ExemplePeter Thiel : du conservatisme au techno-fascisme

Hans-Hermann Hoppe, un penseur qui a beaucoup influencé Curtis Yarvin, a écrit en 2001 un livre intitulé Démocratie, le dieu qui a failli, qui préfigure les thèses de Peter Thiel sur l’incompatibilité entre liberté et démocratie. Dans ce livre, Hoppe dit explicitement que pour garantir la viabilité du modèle libertarien, il faut exclure physiquement de la communauté ceux qui mènent des modes de vie alternatifs, parmi lesquels il citait notamment les communistes et les homosexuels. La démocratie est vue comme un modèle condamné, qu’il faut remplacer par un modèle monarchique, qui seul garantit la perpétuation de la société – une société totalement homogène. Ce paléo-libertarianisme est la forme sécularisée de ce que nous appelons le techno-fascisme.

Tesquet, 2025[7]

Le techno-fascisme y ajoute une dimension religieuse, probablement liée au fait qu’il est porté aujourd’hui par des personnalités de la tech, qui est une économie de la promesse. Ils sont dans un truc mystique, à commencer par Peter Thiel et ses discours sur l’antéchrist. On retrouve ici un autre marqueur des fascismes historiques, à savoir la volonté d’une transformation anthropologique, de créer un homme nouveau. Cette dimension n’est peut-être pas (encore) visible dans la politique de l’administration Trump, mais chez ces milliardaires, c’est complètement assumé. Ils croient à tout un tas d’idéologies visant à repousser les limites cognitives, les limites biologiques, les limites terrestres de l’homme.

Tesquet, 2025[7]

C’est pour cela qu’il est important de regarder où ils [par exemple Peter Thiel] mettent leur argent, les portefeuilles d’investissement de types comme Peter Thiel ou Sam Altman, d’OpenAI, dont on parle beaucoup moins.

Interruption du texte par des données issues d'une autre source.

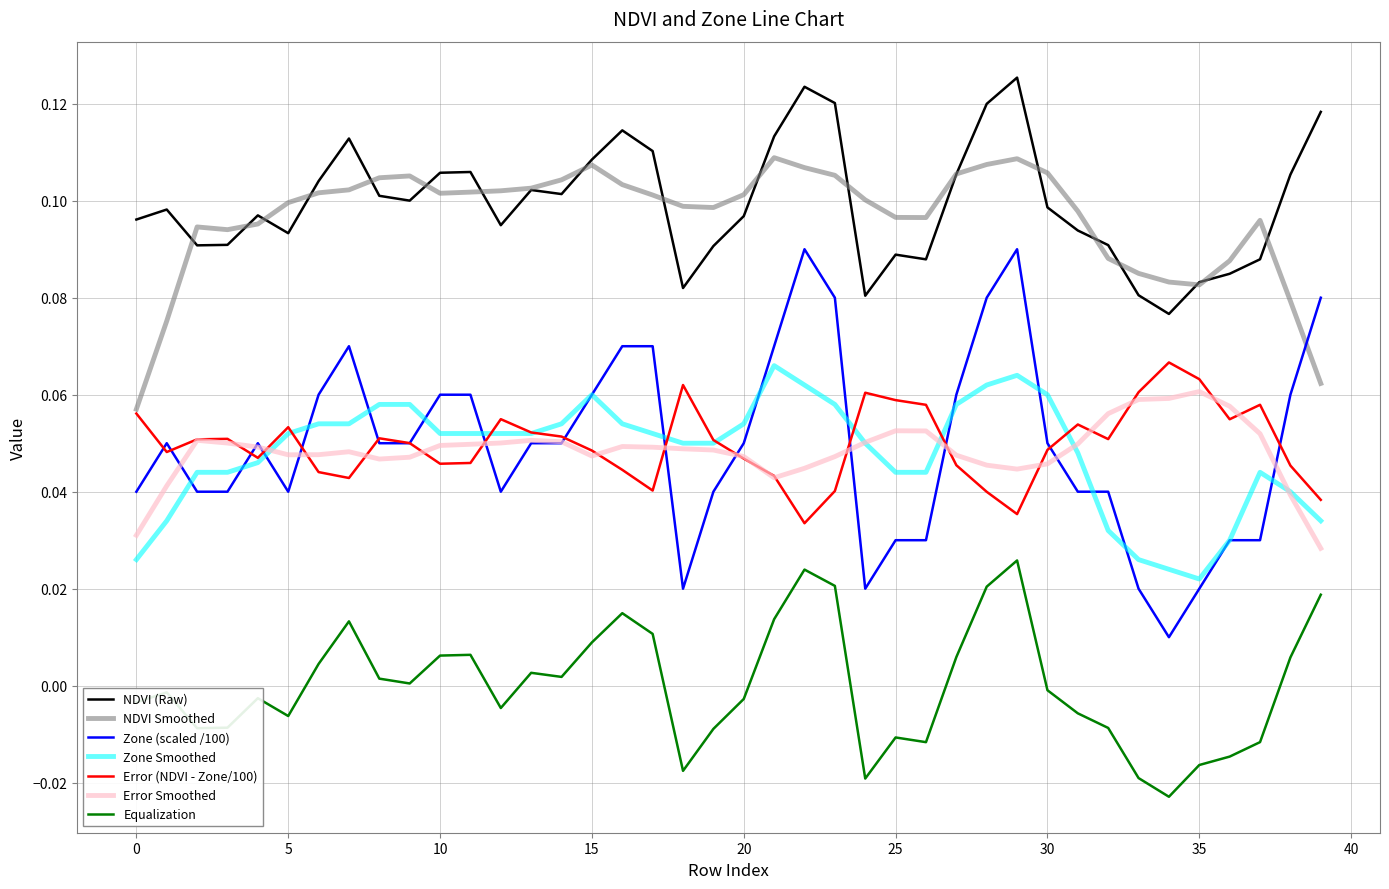

True or false: NDVI (Raw) and Zone Smoothed cross at least once.

False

Ce sont des investissements dans la longévité et la santé, dans la conquête spatiale, dans ce qu’on appelle le network state avec toutes manifestations, dans la finance alternative dont les cryptomonnaies, et aussi dans la sécurité et le militaire. Dans un projet libertarien autoritaire, il y a besoin d’avoir des armes et des outils technologiques qui vont permettre de maintenir l’ordre, parce que la transformation de la société ne peut pas se faire sans violence. Sans oublier l’énergie.

Tesquet, 2025[7]

Pour mesurer l’importance de Peter Thiel aujourd’hui, il suffit de prendre deux exemples. D’abord, c’est lui qui a fabriqué politiquement JD Vance, qui a été son employé. Vance fait coexister le monde de la droite religieuse et celui du capital-risque. Thiel a financé sa campagne pour les midterms à hauteur de 15 millions de dollars, et il est devenu sénateur. [...] Le second exemple, c’est celui de Palantir. Palantir est très vite devenu une grosse entreprise, et aujourd’hui c’est le bras algorithmique de la politique migratoire de Trump. Ce sont les outils de Palantir qui permettent aujourd’hui de traquer ceux qui sont désignés comme des ennemis. Et Palantir est une entreprise valorisée à presque 400 milliards de dollars, dans le top 20 des capitalisations mondiales, qui pèse plus lourd que Coca-Cola ou Bank of America.